HIV and AIDS do not affect only individuals. They affect families and friends and even communities. They affect each one of us directly or indirectly.
Sometimes people become very negative when they hear about the realities of HIV and AIDS - the rejection, stigma and suffering associated with the illness is very real. But although it is a reality that cannot be ignored, the challenge is to see the other side of this disease; and there is another side. If we start to care for the people infected and affected by HIV and AIDS, and if we can help people to change their attitudes towards people living with HIV and AIDS or PLWHA, the other side will become clear.
With the prevalence of HIV, however, there is a possibility that somebody you love might tell you that he or she is HIV positive. It might even have been a reality to you. What would you say? How would you feel? What is the first thing that you would ask this person - "Where did you get it? From whom?"
When the person we love dearly tells us that he is HIV positive, we are shocked, angry, disappointed and ask "Where did you get this?" The reaction is always negative. But when WE test positive, we only want encouragement and support.
This is what often happens in the real world. That is why it is so difficult for HIV positive people to come out and share their status.
As human beings, we all have a need to be valued and accepted for who we are. During difficult times in our lives, this need becomes even more prominent. It is also impossible to contend with difficult situations without the support and encouragement of people close to us believing in our abilities and affirming our value.
Unfortunately, during good times we tend to become very self-sufficient and self-righteous. We find it much easier to judge and condemn a person with HIV or AIDS than to reach out to him with understanding and acceptance. We'd like to believe that such a person is reaping the fruit of their behavior and that something like that would never happen to us because we know how to behave. This might indeed be true and maybe you or I will never contract HIV. The fact is that we can not foretell the future.
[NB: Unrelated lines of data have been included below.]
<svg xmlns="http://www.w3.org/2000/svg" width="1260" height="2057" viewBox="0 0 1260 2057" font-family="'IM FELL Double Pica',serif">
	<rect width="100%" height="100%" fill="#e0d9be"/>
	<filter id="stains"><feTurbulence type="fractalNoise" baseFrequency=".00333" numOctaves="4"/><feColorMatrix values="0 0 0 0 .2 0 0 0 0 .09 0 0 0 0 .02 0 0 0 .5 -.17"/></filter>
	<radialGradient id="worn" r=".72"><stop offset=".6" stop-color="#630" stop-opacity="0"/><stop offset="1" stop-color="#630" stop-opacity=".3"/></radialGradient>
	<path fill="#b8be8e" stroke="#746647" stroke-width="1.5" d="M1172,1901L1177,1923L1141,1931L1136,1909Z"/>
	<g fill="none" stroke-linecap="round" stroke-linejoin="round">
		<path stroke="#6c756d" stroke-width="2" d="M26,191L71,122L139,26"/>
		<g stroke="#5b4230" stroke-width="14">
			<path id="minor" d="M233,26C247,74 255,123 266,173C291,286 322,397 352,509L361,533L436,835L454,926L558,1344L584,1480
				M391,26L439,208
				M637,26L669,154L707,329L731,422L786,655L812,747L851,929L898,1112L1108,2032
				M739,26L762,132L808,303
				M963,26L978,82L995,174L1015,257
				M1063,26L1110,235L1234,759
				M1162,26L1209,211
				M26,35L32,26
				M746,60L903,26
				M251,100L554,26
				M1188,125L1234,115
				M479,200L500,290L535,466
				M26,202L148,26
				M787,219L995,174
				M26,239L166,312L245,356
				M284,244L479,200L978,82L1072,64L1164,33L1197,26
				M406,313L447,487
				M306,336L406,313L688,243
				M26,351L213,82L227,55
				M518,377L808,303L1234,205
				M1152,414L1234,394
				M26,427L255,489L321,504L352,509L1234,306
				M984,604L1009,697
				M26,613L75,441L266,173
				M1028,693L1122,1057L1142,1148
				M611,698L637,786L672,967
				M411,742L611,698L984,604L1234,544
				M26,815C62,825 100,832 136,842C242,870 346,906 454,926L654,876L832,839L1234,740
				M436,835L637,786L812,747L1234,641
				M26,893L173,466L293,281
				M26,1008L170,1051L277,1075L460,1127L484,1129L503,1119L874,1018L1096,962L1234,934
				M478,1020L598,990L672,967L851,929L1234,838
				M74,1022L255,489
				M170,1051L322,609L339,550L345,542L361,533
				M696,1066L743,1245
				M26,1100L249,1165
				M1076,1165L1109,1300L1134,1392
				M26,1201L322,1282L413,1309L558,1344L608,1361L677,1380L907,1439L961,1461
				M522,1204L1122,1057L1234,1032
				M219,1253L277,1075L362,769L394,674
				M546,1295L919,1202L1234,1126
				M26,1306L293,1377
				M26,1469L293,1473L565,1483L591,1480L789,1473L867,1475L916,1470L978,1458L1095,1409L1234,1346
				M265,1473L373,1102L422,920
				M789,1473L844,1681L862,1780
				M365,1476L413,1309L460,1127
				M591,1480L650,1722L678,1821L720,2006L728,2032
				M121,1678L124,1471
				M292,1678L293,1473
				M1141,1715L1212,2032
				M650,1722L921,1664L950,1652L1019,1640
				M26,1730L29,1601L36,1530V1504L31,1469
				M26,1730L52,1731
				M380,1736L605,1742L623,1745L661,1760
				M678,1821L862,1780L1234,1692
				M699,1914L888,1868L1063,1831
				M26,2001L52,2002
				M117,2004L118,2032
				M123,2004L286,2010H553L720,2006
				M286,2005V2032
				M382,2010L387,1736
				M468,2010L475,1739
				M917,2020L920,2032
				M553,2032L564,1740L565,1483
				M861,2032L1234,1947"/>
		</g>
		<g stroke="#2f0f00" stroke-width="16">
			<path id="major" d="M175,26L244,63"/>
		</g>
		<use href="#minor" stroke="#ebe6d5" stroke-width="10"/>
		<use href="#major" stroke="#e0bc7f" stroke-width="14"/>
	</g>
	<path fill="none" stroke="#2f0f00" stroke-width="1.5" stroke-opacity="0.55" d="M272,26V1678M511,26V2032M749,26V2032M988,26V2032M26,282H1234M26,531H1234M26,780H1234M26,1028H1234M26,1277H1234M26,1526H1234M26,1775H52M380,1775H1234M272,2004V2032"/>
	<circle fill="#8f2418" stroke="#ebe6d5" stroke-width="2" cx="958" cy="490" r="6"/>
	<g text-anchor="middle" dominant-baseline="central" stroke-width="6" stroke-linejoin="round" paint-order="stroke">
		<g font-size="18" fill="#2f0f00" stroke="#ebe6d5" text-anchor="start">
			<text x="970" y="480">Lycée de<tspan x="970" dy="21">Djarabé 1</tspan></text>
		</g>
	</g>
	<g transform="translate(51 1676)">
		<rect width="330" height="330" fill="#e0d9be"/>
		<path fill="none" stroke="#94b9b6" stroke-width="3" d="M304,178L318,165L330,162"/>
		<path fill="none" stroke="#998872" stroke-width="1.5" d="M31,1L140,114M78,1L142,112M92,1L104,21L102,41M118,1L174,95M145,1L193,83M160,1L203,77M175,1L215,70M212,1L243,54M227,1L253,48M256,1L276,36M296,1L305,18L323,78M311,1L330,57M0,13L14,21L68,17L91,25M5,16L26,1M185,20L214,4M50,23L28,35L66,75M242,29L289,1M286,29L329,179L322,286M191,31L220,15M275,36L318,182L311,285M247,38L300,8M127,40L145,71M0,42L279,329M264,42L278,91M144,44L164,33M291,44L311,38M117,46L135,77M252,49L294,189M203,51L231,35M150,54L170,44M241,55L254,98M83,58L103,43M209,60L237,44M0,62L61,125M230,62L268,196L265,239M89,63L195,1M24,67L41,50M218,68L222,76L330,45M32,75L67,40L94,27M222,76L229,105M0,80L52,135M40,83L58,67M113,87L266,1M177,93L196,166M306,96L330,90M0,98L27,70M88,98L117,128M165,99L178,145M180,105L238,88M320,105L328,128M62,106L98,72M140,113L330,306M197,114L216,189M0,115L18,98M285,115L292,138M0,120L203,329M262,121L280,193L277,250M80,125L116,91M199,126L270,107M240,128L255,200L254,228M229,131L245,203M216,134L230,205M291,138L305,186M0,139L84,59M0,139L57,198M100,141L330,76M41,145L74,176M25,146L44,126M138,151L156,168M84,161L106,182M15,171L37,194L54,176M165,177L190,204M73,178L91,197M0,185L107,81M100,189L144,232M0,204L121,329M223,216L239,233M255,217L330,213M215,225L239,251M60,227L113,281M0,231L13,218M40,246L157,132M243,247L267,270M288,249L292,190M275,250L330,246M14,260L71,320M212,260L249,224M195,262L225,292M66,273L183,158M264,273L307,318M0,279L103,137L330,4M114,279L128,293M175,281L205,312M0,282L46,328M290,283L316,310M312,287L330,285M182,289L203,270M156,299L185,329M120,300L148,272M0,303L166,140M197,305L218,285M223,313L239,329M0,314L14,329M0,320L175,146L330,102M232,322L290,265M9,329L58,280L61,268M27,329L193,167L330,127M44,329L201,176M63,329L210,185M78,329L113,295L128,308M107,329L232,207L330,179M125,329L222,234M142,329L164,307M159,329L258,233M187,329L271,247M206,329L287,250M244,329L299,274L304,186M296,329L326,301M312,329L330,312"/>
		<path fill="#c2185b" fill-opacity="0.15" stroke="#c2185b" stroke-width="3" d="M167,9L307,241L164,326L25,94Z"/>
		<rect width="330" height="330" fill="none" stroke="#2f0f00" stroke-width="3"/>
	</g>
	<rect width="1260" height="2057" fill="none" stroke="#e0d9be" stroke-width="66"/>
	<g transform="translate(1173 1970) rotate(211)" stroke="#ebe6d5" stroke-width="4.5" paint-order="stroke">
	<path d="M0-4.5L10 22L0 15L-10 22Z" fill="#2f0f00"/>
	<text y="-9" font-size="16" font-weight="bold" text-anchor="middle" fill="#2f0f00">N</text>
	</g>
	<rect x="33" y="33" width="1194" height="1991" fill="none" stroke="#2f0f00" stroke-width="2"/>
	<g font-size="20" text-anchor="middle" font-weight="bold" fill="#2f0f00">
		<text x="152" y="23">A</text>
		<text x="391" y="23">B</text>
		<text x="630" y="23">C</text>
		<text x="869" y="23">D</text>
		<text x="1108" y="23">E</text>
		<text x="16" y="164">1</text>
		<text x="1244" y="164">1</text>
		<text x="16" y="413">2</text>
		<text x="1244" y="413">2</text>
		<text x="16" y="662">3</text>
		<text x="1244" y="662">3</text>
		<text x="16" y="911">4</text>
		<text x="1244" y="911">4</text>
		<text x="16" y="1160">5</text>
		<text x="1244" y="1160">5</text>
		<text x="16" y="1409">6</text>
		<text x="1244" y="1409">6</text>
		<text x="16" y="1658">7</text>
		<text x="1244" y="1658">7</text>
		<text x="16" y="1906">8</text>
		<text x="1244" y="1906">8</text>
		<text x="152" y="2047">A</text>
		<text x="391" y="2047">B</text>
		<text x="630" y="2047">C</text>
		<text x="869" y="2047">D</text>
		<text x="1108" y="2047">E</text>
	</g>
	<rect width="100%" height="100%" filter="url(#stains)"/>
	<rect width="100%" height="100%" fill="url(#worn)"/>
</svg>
We don't know what calamity awaits us round the next corner, when we desperately in need of other's acceptance and compassion.
Most people support the principle: "Do to others what you want them to do to you." Unless we put ourselves in the shoes of another person, it's very difficult to understand what our needs would be in a similar situation. This is not something we automatically do. It requires a conscious decision to postpone judgment and instead try to understand the world of the other person. Only then will we know what we would have liked others to do to us in a similar situation. Choosing to value another person as a special God-created being adds value and worth to your life. AIDS is but one opportunity to put this into practice.